Start of Given data

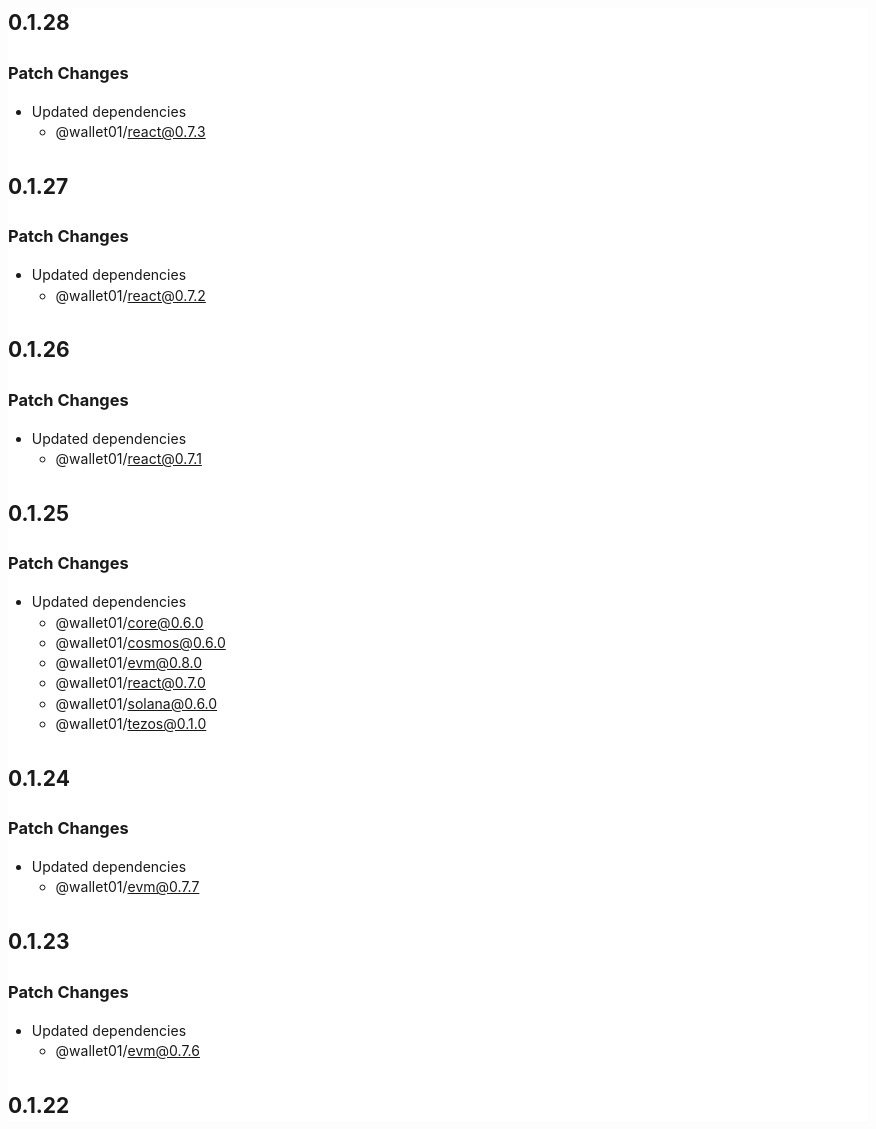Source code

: ## 0.1.28

### Patch Changes

- Updated dependencies
  - @wallet01/react@0.7.3

## 0.1.27

### Patch Changes

- Updated dependencies
  - @wallet01/react@0.7.2

## 0.1.26

### Patch Changes

- Updated dependencies
  - @wallet01/react@0.7.1

## 0.1.25

### Patch Changes

- Updated dependencies
  - @wallet01/core@0.6.0
  - @wallet01/cosmos@0.6.0
  - @wallet01/evm@0.8.0
  - @wallet01/react@0.7.0
  - @wallet01/solana@0.6.0
  - @wallet01/tezos@0.1.0

## 0.1.24

### Patch Changes

- Updated dependencies
  - @wallet01/evm@0.7.7

## 0.1.23

### Patch Changes

- Updated dependencies
  - @wallet01/evm@0.7.6

## 0.1.22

End of Given data

> [What to produce]
Whenever the string "react" turns up in a line of the data, copy that line.

> [Solution to the problem]
  - @wallet01/react@0.7.3
  - @wallet01/react@0.7.2
  - @wallet01/react@0.7.1
  - @wallet01/react@0.7.0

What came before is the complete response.